Arzneimittelversorgung

BPI: Politik muss Versorgungsdefizite beheben

Berlin - 10.05.2011, 13:58 Uhr


Der Bundesverband der Pharmazeutischen Industrie (BPI) sieht auch nach Inkrafttreten des AMNOG dringenden Handlungsbedarf im Arzneimittelsektor. Das geplante Versorgungsgesetz sollte „Versorgung“ nicht nur als Angelegenheit der Ärzte und Krankenhäuser verstehen – es dürfe auch die Versorgung mit Arzneimitteln nicht außer acht lassen, betont der BPI-Vorsitzende Dr. Bernd Wegener.

Es sei eine Illusion, dass mit dem AMNOG die Arzneimittelversorgung zufriedenstellend geregelt wurde. Im letzten Jahr habe sich der Gesetzgeber vielmehr ausschließlich mit Erstattungsfragen beschäftigt, so Wegener. Tatsächlich gebe es weiterhin zahlreiche und schwerwiegende Versorgungsdefizite. Wo diese liegen, will der BPI der Öffentlichkeit und der Politik nun anhand einiger Problemfelder vor Augen führen.

Höchst problematisch sind aus Sicht des BPI beispielsweise noch immer die Rabattverträge: In bestimmten Indikationen sei der Austausch von Präparaten während einer laufenden Behandlung äußerst kritisch, erläuterte die stellvertretende BPI-Hauptgeschäftsführerin Prof. Barbara Sickmüller. Bei einigen Anwendungsgebieten, könnten bereits kleine Schwankungen im Wirkspiegel fatale Folgen haben – und derartige Schwankungen sind Generikabereich keine Seltenheit. Schließlich darf die Bioverfügbarkeit eines Generikums zwischen 80 und 125 Prozent im Hinblick auf das Original betragen. Besonders kritische Wirkstoffe mit einer geringen therapeutischen Breite finden sich etwa in Medikamenten gegen Epilepsie. Aber auch Asthma, Depression, Diabetes und Parkinson gelten als „kritische Indikationen“. Sie alle gehören für den BPI auf eine „Strikte Liste“ von Indikationen und Wirkstoffen, bei denen der Austausch in der Apotheke verboten ist und die Verordnung nicht auf Wirtschaftlichkeit geprüft wird.

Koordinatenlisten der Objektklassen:
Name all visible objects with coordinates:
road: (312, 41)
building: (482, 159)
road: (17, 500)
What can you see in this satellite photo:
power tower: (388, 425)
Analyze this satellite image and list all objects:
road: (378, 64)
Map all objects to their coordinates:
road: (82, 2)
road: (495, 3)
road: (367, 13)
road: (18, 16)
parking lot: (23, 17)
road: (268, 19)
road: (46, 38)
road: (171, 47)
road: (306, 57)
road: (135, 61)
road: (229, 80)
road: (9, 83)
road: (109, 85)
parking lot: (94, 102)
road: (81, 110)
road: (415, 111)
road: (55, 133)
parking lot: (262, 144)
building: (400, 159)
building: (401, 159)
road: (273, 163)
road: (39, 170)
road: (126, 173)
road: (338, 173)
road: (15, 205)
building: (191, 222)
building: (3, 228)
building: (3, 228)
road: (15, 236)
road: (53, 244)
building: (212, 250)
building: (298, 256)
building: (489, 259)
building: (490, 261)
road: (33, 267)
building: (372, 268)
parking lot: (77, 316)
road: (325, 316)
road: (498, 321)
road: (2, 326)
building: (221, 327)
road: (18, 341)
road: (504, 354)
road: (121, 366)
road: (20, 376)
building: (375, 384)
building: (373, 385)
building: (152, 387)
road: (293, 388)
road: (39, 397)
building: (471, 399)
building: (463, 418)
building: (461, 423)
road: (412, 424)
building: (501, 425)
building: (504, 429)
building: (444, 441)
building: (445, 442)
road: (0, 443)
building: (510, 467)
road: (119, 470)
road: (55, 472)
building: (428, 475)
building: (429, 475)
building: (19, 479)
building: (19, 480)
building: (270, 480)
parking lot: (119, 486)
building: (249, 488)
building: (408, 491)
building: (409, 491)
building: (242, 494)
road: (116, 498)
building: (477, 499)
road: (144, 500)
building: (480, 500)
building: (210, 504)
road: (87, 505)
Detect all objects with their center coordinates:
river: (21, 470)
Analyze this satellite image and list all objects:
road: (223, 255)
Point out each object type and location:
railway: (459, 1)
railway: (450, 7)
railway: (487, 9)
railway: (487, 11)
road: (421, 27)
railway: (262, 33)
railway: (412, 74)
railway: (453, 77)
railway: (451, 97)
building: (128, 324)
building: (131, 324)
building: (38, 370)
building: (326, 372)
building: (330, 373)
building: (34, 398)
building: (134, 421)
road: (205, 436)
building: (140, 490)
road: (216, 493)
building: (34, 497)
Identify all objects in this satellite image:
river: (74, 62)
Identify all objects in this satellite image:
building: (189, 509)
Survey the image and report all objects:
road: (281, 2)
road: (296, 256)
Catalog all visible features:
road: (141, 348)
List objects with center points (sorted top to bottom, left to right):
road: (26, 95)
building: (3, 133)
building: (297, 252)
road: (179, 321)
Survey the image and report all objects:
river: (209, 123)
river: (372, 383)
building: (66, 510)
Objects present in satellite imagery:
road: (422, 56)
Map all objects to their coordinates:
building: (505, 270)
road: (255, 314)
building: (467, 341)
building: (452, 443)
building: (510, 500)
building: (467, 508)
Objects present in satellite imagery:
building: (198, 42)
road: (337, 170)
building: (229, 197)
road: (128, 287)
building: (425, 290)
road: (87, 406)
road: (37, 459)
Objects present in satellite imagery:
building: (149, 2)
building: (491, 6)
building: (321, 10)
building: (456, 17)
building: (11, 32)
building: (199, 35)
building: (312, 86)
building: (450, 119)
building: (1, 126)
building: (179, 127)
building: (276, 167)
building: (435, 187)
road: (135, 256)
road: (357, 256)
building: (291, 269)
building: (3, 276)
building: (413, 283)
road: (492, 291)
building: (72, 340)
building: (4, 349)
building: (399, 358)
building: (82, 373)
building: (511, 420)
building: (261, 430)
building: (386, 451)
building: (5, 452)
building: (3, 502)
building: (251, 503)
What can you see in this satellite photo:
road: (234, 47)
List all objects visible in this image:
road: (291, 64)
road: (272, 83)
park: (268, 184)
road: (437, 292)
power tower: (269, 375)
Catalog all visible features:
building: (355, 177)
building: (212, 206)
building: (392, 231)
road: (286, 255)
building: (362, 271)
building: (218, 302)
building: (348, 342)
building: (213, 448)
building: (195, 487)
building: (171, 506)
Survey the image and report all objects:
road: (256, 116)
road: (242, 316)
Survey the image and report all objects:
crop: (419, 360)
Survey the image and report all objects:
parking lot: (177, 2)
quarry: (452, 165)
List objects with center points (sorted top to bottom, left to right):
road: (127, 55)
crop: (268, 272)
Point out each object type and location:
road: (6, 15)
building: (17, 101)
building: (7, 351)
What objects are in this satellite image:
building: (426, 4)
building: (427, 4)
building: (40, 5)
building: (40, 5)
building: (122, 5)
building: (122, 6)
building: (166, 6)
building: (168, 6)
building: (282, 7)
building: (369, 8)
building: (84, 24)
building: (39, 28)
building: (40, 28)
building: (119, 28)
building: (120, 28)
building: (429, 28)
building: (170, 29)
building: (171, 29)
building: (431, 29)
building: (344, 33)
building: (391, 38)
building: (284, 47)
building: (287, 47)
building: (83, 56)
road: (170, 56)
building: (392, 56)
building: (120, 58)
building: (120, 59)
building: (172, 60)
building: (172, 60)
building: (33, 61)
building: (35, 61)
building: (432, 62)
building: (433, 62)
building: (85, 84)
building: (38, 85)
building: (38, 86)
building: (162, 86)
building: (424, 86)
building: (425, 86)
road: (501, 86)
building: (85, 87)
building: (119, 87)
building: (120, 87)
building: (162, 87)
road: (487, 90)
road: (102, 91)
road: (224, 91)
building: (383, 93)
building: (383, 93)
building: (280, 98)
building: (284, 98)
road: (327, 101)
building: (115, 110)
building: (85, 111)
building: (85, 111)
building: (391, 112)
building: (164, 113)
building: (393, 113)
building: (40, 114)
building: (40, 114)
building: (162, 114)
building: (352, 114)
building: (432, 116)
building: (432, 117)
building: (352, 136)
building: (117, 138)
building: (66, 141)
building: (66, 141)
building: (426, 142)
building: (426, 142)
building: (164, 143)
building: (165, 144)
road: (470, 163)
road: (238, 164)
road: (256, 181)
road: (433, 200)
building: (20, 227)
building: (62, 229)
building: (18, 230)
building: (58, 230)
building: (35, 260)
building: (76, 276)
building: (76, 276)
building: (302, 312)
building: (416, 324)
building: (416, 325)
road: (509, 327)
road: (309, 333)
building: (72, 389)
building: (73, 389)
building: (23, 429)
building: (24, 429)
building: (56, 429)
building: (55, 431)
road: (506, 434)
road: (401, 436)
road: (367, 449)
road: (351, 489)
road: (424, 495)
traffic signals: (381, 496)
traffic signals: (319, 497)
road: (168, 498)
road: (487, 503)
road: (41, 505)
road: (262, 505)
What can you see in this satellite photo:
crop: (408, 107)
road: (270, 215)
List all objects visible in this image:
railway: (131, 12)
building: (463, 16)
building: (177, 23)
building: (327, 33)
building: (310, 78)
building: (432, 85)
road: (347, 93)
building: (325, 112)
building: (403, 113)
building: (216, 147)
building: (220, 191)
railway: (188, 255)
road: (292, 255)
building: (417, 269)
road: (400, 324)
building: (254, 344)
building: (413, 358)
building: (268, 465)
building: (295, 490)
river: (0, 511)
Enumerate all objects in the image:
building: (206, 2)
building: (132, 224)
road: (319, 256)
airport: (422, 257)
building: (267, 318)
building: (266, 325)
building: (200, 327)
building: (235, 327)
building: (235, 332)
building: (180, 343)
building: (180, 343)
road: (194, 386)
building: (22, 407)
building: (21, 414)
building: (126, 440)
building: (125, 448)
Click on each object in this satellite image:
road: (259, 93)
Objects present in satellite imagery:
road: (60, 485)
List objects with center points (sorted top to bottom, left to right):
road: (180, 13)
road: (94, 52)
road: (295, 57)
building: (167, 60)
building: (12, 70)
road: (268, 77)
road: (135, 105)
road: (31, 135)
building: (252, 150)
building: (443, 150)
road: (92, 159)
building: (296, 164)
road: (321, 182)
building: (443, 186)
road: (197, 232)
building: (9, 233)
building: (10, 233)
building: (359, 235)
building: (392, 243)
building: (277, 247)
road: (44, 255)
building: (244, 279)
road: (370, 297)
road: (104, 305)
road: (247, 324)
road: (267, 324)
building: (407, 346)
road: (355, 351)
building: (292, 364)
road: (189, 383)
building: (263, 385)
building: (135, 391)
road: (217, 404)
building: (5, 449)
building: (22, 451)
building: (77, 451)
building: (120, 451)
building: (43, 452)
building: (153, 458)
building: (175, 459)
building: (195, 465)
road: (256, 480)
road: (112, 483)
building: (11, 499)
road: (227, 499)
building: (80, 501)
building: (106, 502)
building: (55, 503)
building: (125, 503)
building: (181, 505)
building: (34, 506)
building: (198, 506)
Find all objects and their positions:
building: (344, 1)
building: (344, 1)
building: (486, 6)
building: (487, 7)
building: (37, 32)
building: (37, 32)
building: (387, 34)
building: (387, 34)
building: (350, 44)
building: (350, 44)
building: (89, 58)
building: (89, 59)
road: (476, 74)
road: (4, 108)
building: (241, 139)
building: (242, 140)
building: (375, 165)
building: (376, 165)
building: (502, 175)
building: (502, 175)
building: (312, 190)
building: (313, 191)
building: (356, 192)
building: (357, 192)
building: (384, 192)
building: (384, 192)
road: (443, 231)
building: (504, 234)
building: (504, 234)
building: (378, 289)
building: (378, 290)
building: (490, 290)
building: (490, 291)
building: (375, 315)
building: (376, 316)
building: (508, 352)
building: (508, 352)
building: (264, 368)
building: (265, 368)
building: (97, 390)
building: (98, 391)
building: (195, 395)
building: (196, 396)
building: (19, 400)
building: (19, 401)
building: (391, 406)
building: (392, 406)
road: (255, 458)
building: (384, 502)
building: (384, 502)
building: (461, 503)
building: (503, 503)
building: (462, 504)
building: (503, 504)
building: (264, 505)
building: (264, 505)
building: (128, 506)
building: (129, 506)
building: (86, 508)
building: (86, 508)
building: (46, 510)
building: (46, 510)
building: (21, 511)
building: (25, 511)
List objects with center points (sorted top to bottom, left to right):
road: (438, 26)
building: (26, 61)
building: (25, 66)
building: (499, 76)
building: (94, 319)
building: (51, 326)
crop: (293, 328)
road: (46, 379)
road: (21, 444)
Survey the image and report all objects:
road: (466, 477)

ARBEITSANWEISUNG: Welche Spanne der Bioverfügbarkeit ist laut dem Artikel zur Arzneimittelversorgung für ein Generikum im Hinblick auf das Original zulässig? Antworten Sie bitte in einem Satz. Die Einträge werden hier nicht gebraucht.

LÖSUNG: Die Bioverfügbarkeit eines Generikums darf zwischen 80 und 125 Prozent im Hinblick auf das Original betragen.